How many cyclists are killed and injured each year?

In 2001, the National Highway Traffic Safety Administration reported that 728 bicyclists were killed in crashes with motor vehicles and 45,000 were injured. These numbers represent 2 percent of the total number of people killed and injured in traffic crashes. In 2000, the number of fatalities dipped below the 800 mark for the first time in the past decade:

Year Fatalities Injuries
2001 728 45,000
2000 690 51,000
1999 750 51,000
1998 760 53,000
1997 814 58,000
1996 765 59,000
1995 833 61,000
1994 802
1993 816
1992 723
1991 843
1990 859

However, a significant number of bicycle crashes requiring emergency room treatment are not included in these reported fatalities and injuries. Studies indicate that as few as ten percent of injury crashes are reported to the police as they do not involve a motor vehicle, and/or do not happen on the roadway. Indeed, a recent Federal Highway Administration study found that 70 percent of bicycle injury events in emergency rooms did not involve a motor vehicle and 31 percent of bicyclists were injured in non-roadway locations. The number of bicyclists visiting hospital emergency rooms is estimated to be in excess of 500,000 per year.

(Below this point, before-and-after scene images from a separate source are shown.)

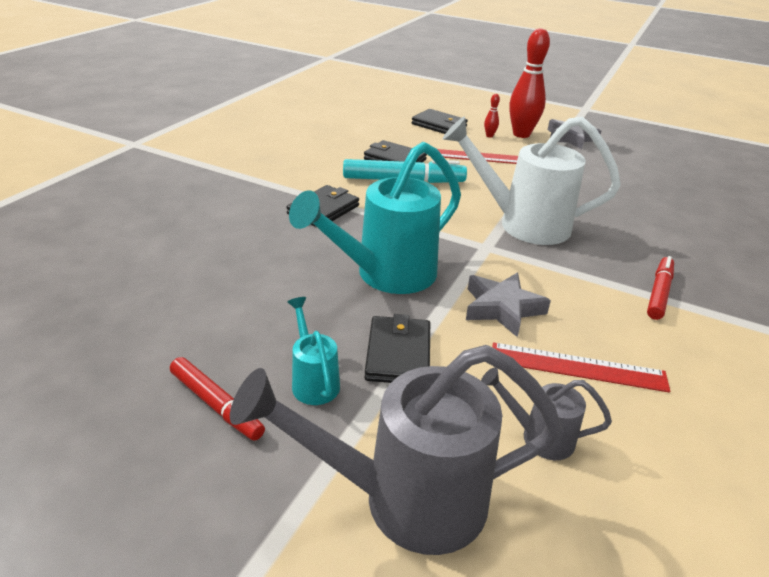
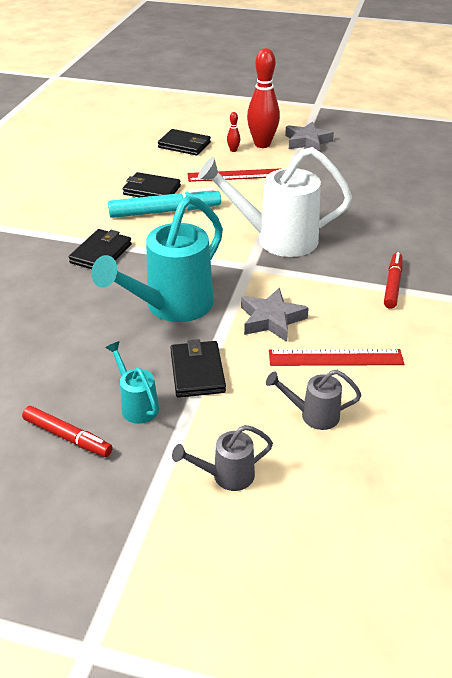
camera: 10 degrees left, 5 degrees up
grey watering can [230,345,562,555] -> grey watering can [172,425,273,491], size x0.48

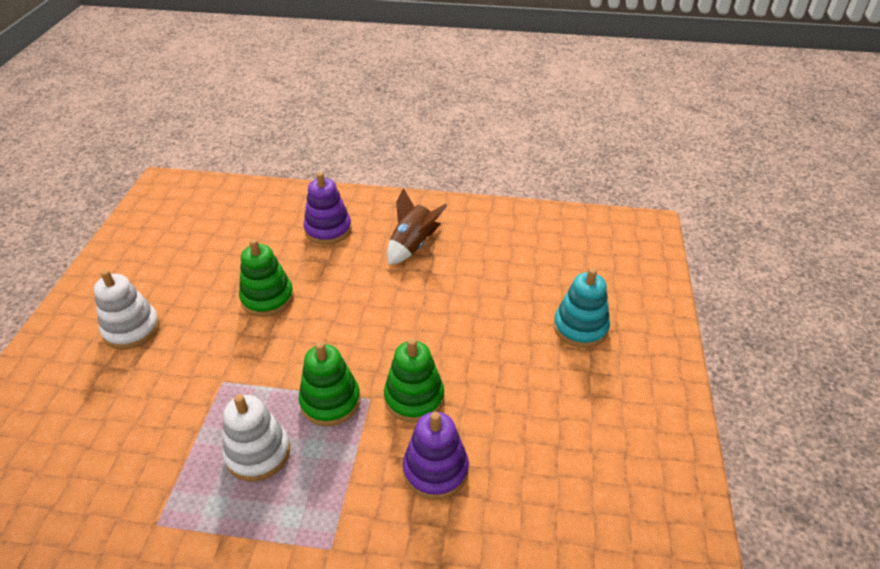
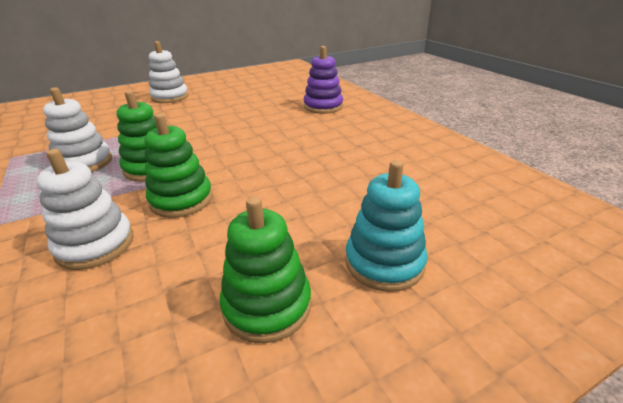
camera: 55 degrees right, 10 degrees down
green stacking toy [239,239,294,317] -> green stacking toy moved to [220,197,311,343]
brown rocket [387,188,447,265] -> none
purple stacking toy [403,412,469,500] -> white stacking toy [37,149,133,270]

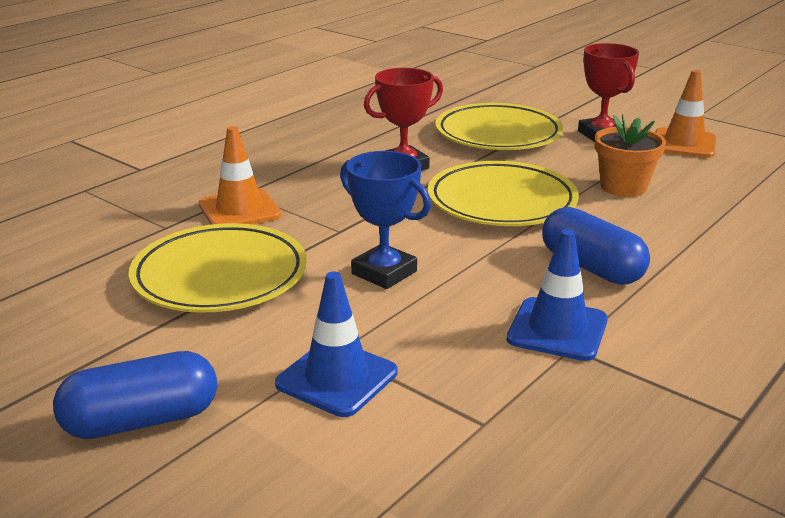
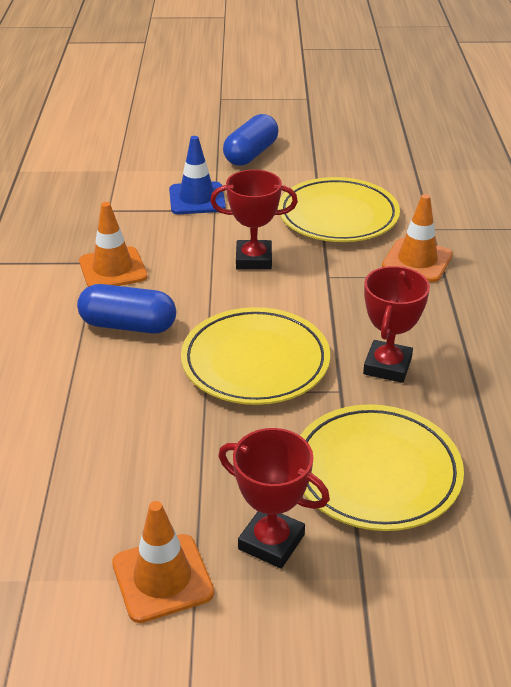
camera: 140 degrees right, 10 degrees up
blue trophy [340,151,431,289] -> red trophy [210,169,298,270]
blue traffic cone [507,229,608,361] -> orange traffic cone [79,202,148,287]
orange flower pot [595,114,666,197] -> none

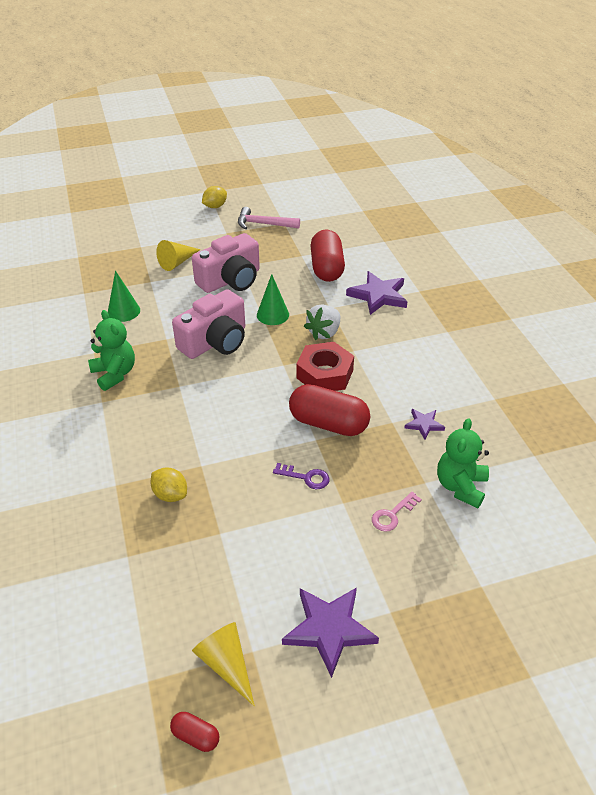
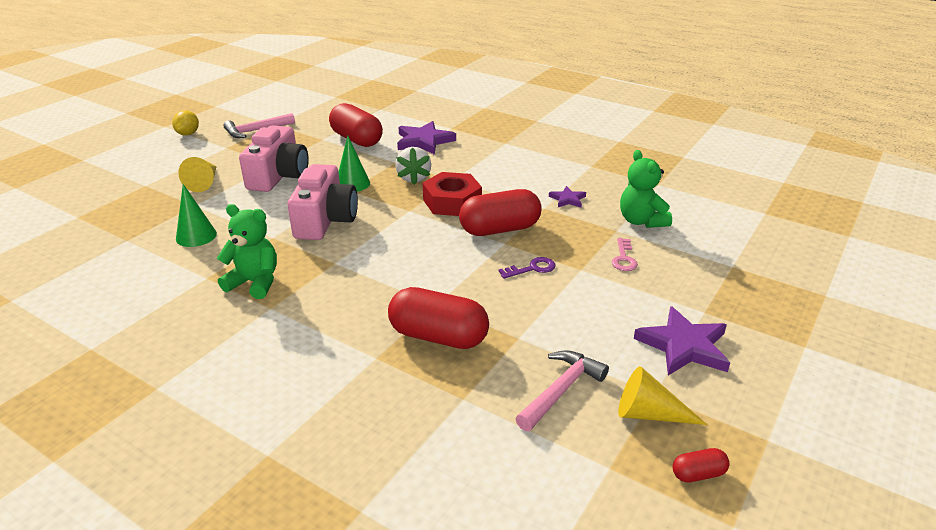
camera: 40 degrees left, 10 degrees down
yellow lemon [151,468,187,502] -> red capsule [388,287,489,349]
none -> pink hammer [515,350,609,431]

Who is involved in bicycle crashes?

In 2001, the average age of cyclists killed in crashes with motor vehicles was 36.0 years, up from 28.1 years in 1990. Most of those killed in 2001 were male (91 percent) and between the ages of 5 and 44 (65 percent).

What is the economic cost of crashes involving bicyclists?

The Federal Highway Administration estimates that the comprehensive cost of each person killed in a traffic crash to be $2,900,000 (2000 dollars). Multiplying this number by the 728 bicyclists killed in 2000 totals $2.1 billion.
(explanation of calculation)

A 1991 study, The Costs of Highway Crashes by the Urban Institute and Federal Highway Administration, calculated the average nonfatal injury cost per person involved in a motor vehicle crash. In 2000 dollars, the average nonfatal injury cost per person involved in a motor vehicle crash is $61,375. Multiplying this number by the 51,000 reported injury crashes in 2000 totals $3.1 billion.

How many bicycles are stolen each year?

In 2001, the Federal Bureau of Investigation reported an estimated 7,076,000 "larceny/thefts" of which 4.1 percent, or approximately 290,000, accounted for bicycle thefts. The average value of a stolen bicycle was estimated at $318, giving a total estimated loss due to bicycle thefts of approximately $92.3 million. The National Bike Registry estimates that the FBI only hears about one-third of the bicycles stolen each year.

How safe do people feel bicycling?

The Omnibus Survey completed for the Bureau of Transportation Statistics in February 2003 asked all respondents how safe they felt using different modes of transport. When asked how safe they felt:

How satisfied are you with how your local community is designed for making bike riding safe?
22.57 percent were Very Satisfied
31.32 percent were Somewhat Satisfied
17.55 percent were Neither Satisfied, nor Dissatisfied
16.84 percent felt Somewhat Dissatisfied
11.73 percent felt Very Dissatisfied

How much has been spent by the Federal Government on improving conditions for bicycling?

In the years before passage of the Intermodal Surface Transportation Efficiency Act of 1991(ISTEA), Federal spending on bicycling and walking facilities was approximately $4-6 million per annum. ISTEA was reauthorized when the Transportation Equity Act for the 21st Century (TEA-21) was enacted on June 9, 1998, which authorized Federal surface transportation programs for highways, highway safety, and transit for the 6-year period from 1998-2003. By FY 2002 spending of Federal funds by States has grown to more $416 million.

Year Obligation (in millions)
2002 $416
2001 $339
2000 $296
1999 $204
1998 $217
1997 $238.7
1996 $197.2
1995 $178.6
1994 $112.6
1993 $33.6
1992 $22.9
1991 $17.9
1990 $6.6
1989 $5.4
1988 $4.9

In September 2003 The Safe, Accountable, Flexible, and Efficient Transportation Equity Act of 2003 (SAFETEA) will go into effect. SAFETEA’s goal is to make “substantial improvements in the safety of the Nation's surface transportation” by more than doubling “funding for highway safety improvements over TEA-21 levels through a new core highway safety infrastructure program in lieu of the existing Surface Transportation Program safety set-aside”.